How about the Hitchhiker’s Guide to the Galaxy books? Not sure when I read those, but it couldn’t have been later than age 14.
Fairly light, “fun” books.

coming from a boy who hates reading.

MacBean's avatar

Talk about good timing… I couldn’t think of anything to add, off the top of my head, so I bookmarked this question to come back to later and went to check my Google Reader. One of the articles was this:

50 Best Books for Boys and Young Men

skfinkel's avatar

All the Tin Tin books—my kids all adored them.

evegrimm's avatar

@MacBean, lurve for The Art of Manliness! (Even though I am a girl and should probably GTFO, I totally love that blog.)

aprilsimnel's avatar

@MissAnthrope -Yay, Captain Underpants!

shrubbery's avatar

I’d suggest the Deltora Quest series or the Rowan series by Emily Rodda. The first one of the Deltora Quest is called The Forests of Silence and the first Rowan book is called Rowan of Rin.
I’d also suggest Horrible Histories books- they make reading and learning about history fun. They’re gruesome and entertaining enough for an 11 year old boy.
Also, Andy Griffiths’ “Just” series. Books such as Just Disgusting, Just Annoying and Just Stupid.
And Michelle Paver’s Chronicles of Ancient Darkness series, the first being Wolf Brother.

bricklayer's avatar

When I was that age, I believe I was reading books by David Eddings (Pawn of Prophecy was a good one) and Terry Brooks (Sword of Shannara). To this day, I still enjoy David Eddings’ wit. I personally struggled with the Lord of the Rings when I was that age, but now I love those books as well. Lloyd Alexander’s books (The Book of Three, etc.) were books I remember enjoying but not understanding very well.

mcbealer's avatar

The Dangerous Book for Boys the title alone will intrigue him
Pick Me Up
the Lemony Snicket A Series of Unfortunate Events series

I also think he would enjoy reading the Alex Rider series, as you suggested.

MissAusten's avatar

The Invention of Hugo Cabret is one that my daughter enjoyed. It’s very thick, which the boy’s mom will like, but has tons of amazing illustrations, which the boy will like. :)

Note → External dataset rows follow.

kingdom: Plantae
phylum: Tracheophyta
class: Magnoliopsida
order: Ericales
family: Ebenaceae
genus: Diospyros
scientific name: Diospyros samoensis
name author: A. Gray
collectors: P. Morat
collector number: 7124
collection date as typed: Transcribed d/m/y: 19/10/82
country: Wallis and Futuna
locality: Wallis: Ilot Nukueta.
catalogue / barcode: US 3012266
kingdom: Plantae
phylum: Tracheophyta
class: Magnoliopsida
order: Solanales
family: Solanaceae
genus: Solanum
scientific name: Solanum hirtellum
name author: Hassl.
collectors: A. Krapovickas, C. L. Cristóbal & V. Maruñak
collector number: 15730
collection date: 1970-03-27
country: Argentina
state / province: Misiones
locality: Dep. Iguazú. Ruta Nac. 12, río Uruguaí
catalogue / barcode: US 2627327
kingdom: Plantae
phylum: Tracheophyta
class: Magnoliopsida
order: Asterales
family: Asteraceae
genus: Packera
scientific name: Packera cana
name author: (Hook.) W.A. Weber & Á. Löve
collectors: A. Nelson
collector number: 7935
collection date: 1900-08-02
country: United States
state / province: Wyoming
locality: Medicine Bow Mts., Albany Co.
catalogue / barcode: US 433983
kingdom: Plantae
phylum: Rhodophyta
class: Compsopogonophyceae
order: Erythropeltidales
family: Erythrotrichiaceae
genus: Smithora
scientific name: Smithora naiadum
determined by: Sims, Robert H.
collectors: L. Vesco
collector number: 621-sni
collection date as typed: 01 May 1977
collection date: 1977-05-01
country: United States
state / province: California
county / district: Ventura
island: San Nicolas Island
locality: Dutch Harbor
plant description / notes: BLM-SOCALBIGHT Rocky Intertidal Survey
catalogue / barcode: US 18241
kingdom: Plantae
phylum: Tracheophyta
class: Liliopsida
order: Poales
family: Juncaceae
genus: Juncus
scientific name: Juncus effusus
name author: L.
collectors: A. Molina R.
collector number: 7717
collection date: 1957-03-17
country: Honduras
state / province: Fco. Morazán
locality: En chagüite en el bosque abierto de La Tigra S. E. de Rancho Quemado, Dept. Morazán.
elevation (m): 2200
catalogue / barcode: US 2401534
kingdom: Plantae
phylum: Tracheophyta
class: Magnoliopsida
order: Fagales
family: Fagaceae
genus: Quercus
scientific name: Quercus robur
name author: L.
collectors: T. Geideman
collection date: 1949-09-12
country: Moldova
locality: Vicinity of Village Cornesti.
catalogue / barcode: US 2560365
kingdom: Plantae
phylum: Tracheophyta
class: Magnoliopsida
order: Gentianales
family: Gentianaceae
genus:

Larklight is a fantastic space adventure.

I’d also like to second the suggestions for Captain Underpants, Harry Potter, Lemony Snicket, No More Dead Dogs, and The Dangerous Book for Boys.

Maybe if you get him something that he would like and his mom would approve of, you could throw in something fun, like Captain Underpants. Those books are usually paperback and not expensive.

Another thing to consider would be giving him The Dangerous Book for Boys along with some small items he could use to do the activities in the book. On page 1 there’s a list of “Essential Gear.” I’m not sure how the Swiss army knife would go over with his mom, but the rest of the gear is pretty harmless.

Supacase's avatar

Pretty much anything by Gary Paulsen.